*** Opening Available records ***
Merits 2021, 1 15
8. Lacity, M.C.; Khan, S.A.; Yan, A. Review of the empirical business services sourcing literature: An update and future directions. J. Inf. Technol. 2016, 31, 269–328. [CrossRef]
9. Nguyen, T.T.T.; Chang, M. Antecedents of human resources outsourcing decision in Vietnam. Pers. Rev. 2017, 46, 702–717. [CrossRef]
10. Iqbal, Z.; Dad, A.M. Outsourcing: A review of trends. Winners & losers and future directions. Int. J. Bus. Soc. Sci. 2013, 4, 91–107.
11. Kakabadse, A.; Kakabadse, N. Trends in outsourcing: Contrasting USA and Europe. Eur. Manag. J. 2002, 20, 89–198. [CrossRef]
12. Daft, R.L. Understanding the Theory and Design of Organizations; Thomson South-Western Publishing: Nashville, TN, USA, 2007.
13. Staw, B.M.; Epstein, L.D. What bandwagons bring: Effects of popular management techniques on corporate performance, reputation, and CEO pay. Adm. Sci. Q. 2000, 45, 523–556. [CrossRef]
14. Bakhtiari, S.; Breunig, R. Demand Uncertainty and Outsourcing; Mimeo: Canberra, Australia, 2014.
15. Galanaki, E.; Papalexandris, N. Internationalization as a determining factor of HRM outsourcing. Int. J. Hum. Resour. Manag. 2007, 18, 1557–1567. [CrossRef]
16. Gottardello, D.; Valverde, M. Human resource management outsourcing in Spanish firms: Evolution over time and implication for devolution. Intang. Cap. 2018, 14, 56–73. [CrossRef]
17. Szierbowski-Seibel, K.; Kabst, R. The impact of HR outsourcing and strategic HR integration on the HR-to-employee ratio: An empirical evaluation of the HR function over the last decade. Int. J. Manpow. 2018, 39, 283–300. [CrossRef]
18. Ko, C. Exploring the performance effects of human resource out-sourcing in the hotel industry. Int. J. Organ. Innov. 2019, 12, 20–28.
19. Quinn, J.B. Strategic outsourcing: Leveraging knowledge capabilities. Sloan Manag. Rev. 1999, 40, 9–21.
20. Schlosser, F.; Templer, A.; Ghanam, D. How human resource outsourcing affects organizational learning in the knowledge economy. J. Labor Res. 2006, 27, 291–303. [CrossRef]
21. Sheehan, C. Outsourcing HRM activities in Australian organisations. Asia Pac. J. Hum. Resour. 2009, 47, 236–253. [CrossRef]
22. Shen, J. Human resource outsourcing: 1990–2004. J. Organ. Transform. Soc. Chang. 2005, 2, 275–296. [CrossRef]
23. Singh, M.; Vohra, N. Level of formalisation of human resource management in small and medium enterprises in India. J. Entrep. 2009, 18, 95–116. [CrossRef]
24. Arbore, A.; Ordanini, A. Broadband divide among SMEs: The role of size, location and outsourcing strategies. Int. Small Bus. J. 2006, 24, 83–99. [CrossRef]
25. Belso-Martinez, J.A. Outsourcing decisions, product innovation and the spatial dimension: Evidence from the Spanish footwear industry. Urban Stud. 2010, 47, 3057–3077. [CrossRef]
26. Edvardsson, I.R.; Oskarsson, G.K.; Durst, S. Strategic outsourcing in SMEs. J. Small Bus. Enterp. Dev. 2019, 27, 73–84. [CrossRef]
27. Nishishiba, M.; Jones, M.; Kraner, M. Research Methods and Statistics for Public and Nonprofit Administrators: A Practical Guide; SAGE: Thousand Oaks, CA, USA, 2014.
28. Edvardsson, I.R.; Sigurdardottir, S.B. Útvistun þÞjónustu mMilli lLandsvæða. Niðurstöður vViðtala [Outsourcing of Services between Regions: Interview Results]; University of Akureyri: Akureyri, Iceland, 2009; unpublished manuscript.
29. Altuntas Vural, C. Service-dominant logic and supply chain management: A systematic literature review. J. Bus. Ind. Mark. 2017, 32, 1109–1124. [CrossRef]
*** Closing Available records ***
▸ **Task to complete**: Set down each entry exactly, leaving none out.

▸ **Answer box**:
Merits 2021, 1 15
8. Lacity, M.C.; Khan, S.A.; Yan, A. Review of the empirical business services sourcing literature: An update and future directions. J. Inf. Technol. 2016, 31, 269–328. [CrossRef]
9. Nguyen, T.T.T.; Chang, M. Antecedents of human resources outsourcing decision in Vietnam. Pers. Rev. 2017, 46, 702–717. [CrossRef]
10. Iqbal, Z.; Dad, A.M. Outsourcing: A review of trends. Winners & losers and future directions. Int. J. Bus. Soc. Sci. 2013, 4, 91–107.
11. Kakabadse, A.; Kakabadse, N. Trends in outsourcing: Contrasting USA and Europe. Eur. Manag. J. 2002, 20, 89–198. [CrossRef]
12. Daft, R.L. Understanding the Theory and Design of Organizations; Thomson South-Western Publishing: Nashville, TN, USA, 2007.
13. Staw, B.M.; Epstein, L.D. What bandwagons bring: Effects of popular management techniques on corporate performance, reputation, and CEO pay. Adm. Sci. Q. 2000, 45, 523–556. [CrossRef]
14. Bakhtiari, S.; Breunig, R. Demand Uncertainty and Outsourcing; Mimeo: Canberra, Australia, 2014.
15. Galanaki, E.; Papalexandris, N. Internationalization as a determining factor of HRM outsourcing. Int. J. Hum. Resour. Manag. 2007, 18, 1557–1567. [CrossRef]
16. Gottardello, D.; Valverde, M. Human resource management outsourcing in Spanish firms: Evolution over time and implication for devolution. Intang. Cap. 2018, 14, 56–73. [CrossRef]
17. Szierbowski-Seibel, K.; Kabst, R. The impact of HR outsourcing and strategic HR integration on the HR-to-employee ratio: An empirical evaluation of the HR function over the last decade. Int. J. Manpow. 2018, 39, 283–300. [CrossRef]
18. Ko, C. Exploring the performance effects of human resource out-sourcing in the hotel industry. Int. J. Organ. Innov. 2019, 12, 20–28.
19. Quinn, J.B. Strategic outsourcing: Leveraging knowledge capabilities. Sloan Manag. Rev. 1999, 40, 9–21.
20. Schlosser, F.; Templer, A.; Ghanam, D. How human resource outsourcing affects organizational learning in the knowledge economy. J. Labor Res. 2006, 27, 291–303. [CrossRef]
21. Sheehan, C. Outsourcing HRM activities in Australian organisations. Asia Pac. J. Hum. Resour. 2009, 47, 236–253. [CrossRef]
22. Shen, J. Human resource outsourcing: 1990–2004. J. Organ. Transform. Soc. Chang. 2005, 2, 275–296. [CrossRef]
23. Singh, M.; Vohra, N. Level of formalisation of human resource management in small and medium enterprises in India. J. Entrep. 2009, 18, 95–116. [CrossRef]
24. Arbore, A.; Ordanini, A. Broadband divide among SMEs: The role of size, location and outsourcing strategies. Int. Small Bus. J. 2006, 24, 83–99. [CrossRef]
25. Belso-Martinez, J.A. Outsourcing decisions, product innovation and the spatial dimension: Evidence from the Spanish footwear industry. Urban Stud. 2010, 47, 3057–3077. [CrossRef]
26. Edvardsson, I.R.; Oskarsson, G.K.; Durst, S. Strategic outsourcing in SMEs. J. Small Bus. Enterp. Dev. 2019, 27, 73–84. [CrossRef]
27. Nishishiba, M.; Jones, M.; Kraner, M. Research Methods and Statistics for Public and Nonprofit Administrators: A Practical Guide; SAGE: Thousand Oaks, CA, USA, 2014.
28. Edvardsson, I.R.; Sigurdardottir, S.B. Útvistun þÞjónustu mMilli lLandsvæða. Niðurstöður vViðtala [Outsourcing of Services between Regions: Interview Results]; University of Akureyri: Akureyri, Iceland, 2009; unpublished manuscript.
29. Altuntas Vural, C. Service-dominant logic and supply chain management: A systematic literature review. J. Bus. Ind. Mark. 2017, 32, 1109–1124. [CrossRef]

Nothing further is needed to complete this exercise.